The jazz-style structure was apparent from the start, with a series of solos and duets being interspersed with short full-group scenes which blended seamlessly into one another. The solos contained both improvised and pre-determined elements, though the difference was not apparent. Standout scenes involved melodic strings of nonsense which clearly used sounds from particular languages but contained no actual words. The performers brilliantly channelled Viennese dialect as well as stodgy public radio High German and American English from the golden age of cinema, all to very comic effect. These outpourings of half-sung, half spoken monologues were tightly knit with the band, at times rhythmic and at others purely comic. Some solos carried on too long for the joke to last, and there were one too many fart jokes, but overall, the fast pace and quick scene changes kept the feeling both funny and weird.
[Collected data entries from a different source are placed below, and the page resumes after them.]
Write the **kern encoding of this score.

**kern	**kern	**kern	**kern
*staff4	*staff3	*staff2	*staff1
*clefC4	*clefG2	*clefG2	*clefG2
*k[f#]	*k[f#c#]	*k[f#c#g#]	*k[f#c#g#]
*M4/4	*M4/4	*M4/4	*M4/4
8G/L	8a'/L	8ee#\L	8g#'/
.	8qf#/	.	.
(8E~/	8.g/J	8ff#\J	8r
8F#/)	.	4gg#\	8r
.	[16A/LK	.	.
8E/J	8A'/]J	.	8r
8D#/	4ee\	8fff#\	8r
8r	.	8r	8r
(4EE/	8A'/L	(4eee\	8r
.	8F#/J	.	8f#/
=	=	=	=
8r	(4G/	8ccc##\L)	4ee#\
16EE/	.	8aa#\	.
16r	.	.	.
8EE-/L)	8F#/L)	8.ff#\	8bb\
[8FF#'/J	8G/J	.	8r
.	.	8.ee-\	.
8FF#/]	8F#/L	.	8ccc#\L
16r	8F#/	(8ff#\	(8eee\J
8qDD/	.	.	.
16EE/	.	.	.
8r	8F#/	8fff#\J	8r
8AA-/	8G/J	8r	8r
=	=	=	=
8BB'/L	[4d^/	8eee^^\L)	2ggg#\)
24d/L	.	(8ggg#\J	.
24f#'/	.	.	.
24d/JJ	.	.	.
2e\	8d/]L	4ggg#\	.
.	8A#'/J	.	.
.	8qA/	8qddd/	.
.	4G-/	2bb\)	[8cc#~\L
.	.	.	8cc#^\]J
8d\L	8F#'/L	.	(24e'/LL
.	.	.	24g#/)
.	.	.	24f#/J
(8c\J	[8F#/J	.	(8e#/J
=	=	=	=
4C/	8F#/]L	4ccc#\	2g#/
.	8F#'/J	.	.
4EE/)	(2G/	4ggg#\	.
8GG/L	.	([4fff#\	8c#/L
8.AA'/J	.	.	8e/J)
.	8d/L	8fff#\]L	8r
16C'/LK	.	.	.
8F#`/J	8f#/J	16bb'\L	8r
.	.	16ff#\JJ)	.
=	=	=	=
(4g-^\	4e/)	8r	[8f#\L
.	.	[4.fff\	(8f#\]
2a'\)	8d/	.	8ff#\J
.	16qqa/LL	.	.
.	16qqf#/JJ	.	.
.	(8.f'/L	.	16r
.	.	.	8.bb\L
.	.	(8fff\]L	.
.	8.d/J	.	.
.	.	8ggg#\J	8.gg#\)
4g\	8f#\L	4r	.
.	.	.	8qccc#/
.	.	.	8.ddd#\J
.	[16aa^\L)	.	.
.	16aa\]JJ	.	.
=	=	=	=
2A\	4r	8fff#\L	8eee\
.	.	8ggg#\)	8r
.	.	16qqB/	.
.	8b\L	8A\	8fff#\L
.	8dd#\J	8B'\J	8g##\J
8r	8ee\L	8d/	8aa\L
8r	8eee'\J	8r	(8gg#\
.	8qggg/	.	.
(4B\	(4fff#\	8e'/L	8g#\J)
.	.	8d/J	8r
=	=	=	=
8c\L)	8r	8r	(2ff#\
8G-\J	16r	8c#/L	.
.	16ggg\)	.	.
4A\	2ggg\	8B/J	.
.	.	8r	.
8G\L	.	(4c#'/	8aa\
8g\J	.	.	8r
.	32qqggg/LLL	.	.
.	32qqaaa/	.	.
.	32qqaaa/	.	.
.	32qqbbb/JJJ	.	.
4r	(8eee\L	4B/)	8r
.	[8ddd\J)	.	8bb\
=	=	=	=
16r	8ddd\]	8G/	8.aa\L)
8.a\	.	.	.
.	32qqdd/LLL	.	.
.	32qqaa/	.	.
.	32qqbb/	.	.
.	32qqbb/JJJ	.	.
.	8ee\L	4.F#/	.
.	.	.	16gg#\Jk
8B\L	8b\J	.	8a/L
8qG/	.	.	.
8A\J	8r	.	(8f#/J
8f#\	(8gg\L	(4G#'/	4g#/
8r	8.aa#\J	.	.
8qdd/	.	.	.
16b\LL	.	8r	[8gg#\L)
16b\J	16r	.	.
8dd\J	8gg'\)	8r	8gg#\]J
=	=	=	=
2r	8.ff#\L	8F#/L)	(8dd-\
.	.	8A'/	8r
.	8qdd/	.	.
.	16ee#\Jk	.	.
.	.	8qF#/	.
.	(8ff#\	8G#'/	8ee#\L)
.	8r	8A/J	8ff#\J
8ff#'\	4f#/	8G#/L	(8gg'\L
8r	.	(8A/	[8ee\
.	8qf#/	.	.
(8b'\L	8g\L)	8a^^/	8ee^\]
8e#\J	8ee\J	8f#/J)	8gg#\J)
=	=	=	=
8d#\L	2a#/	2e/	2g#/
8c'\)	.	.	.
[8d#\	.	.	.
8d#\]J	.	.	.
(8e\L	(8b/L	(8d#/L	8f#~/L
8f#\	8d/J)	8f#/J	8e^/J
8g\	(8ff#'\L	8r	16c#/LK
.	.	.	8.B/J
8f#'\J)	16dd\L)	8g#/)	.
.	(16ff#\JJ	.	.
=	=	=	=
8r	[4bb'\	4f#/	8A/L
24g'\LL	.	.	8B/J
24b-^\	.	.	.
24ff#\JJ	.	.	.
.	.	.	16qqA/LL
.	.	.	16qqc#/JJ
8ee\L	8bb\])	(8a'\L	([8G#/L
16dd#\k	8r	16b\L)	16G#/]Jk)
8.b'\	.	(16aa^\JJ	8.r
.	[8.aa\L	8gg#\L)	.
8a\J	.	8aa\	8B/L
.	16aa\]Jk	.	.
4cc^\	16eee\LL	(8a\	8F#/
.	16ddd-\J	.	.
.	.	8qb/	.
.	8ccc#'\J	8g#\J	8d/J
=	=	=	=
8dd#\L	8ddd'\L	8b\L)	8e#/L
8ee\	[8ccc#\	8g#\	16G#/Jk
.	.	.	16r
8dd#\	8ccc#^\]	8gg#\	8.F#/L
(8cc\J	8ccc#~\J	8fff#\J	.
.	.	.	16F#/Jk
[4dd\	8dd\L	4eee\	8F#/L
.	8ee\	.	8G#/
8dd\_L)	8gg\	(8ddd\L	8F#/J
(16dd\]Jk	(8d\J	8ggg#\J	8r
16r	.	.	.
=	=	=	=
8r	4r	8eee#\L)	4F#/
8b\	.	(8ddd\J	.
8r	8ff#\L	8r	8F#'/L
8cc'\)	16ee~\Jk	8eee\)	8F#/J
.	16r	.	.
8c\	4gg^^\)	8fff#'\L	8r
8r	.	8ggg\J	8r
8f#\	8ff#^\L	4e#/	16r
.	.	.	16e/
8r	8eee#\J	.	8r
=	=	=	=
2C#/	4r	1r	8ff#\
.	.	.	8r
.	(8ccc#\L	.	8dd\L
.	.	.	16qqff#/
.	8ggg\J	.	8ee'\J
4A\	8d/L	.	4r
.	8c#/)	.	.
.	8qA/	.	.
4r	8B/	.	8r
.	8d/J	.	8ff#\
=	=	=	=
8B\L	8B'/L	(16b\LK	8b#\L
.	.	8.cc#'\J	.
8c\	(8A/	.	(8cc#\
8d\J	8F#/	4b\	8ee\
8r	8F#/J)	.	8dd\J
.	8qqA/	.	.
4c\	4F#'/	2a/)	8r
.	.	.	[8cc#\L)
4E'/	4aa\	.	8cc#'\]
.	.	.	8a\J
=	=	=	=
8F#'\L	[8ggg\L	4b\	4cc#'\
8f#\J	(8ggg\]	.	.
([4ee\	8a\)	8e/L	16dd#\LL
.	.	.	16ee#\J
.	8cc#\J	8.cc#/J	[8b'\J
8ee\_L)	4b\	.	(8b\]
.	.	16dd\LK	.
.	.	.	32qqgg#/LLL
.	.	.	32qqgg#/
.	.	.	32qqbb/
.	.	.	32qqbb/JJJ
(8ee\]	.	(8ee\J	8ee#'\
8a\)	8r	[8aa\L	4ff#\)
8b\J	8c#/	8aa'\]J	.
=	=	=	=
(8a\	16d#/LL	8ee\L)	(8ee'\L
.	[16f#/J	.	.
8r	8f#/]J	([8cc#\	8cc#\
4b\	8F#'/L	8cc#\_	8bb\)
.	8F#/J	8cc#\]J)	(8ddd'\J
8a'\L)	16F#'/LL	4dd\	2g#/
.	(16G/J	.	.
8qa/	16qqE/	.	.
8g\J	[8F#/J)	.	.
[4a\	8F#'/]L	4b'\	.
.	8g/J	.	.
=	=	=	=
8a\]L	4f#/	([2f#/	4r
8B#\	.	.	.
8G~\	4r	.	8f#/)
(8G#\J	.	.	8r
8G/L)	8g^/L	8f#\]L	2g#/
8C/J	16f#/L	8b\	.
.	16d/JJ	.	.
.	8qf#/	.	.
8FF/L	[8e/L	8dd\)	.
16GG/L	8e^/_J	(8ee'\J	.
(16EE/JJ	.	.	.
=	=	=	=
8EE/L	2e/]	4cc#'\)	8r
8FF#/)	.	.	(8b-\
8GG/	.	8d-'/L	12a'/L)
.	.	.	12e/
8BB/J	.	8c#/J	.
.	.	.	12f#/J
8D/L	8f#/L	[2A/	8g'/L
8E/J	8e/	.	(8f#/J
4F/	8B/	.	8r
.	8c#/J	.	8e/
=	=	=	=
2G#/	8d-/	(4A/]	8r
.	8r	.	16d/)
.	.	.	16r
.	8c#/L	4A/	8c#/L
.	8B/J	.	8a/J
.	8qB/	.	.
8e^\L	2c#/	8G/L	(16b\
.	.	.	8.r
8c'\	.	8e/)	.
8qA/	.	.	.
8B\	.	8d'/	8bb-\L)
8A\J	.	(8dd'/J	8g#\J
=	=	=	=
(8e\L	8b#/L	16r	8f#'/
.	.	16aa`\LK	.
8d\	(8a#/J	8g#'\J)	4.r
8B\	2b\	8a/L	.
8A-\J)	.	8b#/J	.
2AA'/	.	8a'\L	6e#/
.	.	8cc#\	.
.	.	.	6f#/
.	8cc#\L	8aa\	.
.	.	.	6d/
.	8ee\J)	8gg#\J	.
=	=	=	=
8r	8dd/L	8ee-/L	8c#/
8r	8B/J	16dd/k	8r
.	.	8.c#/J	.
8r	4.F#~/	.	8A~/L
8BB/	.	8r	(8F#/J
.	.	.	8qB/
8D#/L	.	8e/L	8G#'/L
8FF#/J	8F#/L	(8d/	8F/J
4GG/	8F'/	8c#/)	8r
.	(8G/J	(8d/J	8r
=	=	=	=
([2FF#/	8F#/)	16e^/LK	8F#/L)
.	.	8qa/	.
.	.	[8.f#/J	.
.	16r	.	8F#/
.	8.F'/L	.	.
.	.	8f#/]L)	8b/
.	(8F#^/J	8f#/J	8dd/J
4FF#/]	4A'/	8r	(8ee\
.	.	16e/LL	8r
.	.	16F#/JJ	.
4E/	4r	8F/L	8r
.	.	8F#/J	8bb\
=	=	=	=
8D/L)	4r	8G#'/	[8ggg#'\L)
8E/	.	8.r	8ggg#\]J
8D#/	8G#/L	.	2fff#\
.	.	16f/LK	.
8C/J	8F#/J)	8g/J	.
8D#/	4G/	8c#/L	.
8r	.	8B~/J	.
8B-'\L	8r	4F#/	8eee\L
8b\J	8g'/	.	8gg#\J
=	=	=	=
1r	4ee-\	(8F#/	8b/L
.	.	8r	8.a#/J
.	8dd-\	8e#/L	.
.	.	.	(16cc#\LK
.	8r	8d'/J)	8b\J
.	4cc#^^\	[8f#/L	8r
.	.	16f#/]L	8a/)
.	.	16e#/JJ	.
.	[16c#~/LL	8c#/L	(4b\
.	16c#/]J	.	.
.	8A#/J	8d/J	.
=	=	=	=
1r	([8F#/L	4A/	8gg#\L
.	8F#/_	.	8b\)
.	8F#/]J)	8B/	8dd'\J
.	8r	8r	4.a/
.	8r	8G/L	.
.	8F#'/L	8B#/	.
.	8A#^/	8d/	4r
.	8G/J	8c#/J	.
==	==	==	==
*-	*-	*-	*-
Ohne Titel No. 1-- Photo by Thomas Aurin

Ohne Titel No. 1– Photo by Thomas Aurin

With this piece, Fritsch could have made a statement about the more absurd elements of contemporary opera. Many elements pointed loudly in the direction of satire– the wonky visual proportions of the set and costumes, the swooping exaggerations of the acting and onstage movement, the twisting of recognizable music into surreal sounds. But Fritsch himself is not an artist who cares for political or conceptual performances. Arriving at directing later in his career, he worked for many years as an actor at the Volksbuehne in Berlin. On stage, he had a knack for comedy, displaying what has been called an “uninhibited pleasure in exaggeration.” He carried this aesthetic with him when he began directing at age 56. The resulting stage works are rare on German-speaking stages– extroverted, funny, and light. “The fundamental driving force of theatre is entertainment, even when it is telling a sad story,” Fritsch has said. Which explains the sensation of listening to and watching Ohne Titel No. 1. The skill, sincerity, and total dedication of the performers was apparent. The onslaught of comedy was constant. Everything was tinged with a surreal kind of sarcasm. But the piece didn’t try too hard to point to to any genre barriers that have not already been trampled on. It was simply a liberating and entertaining evening of sound, movement, and truly strange wigs.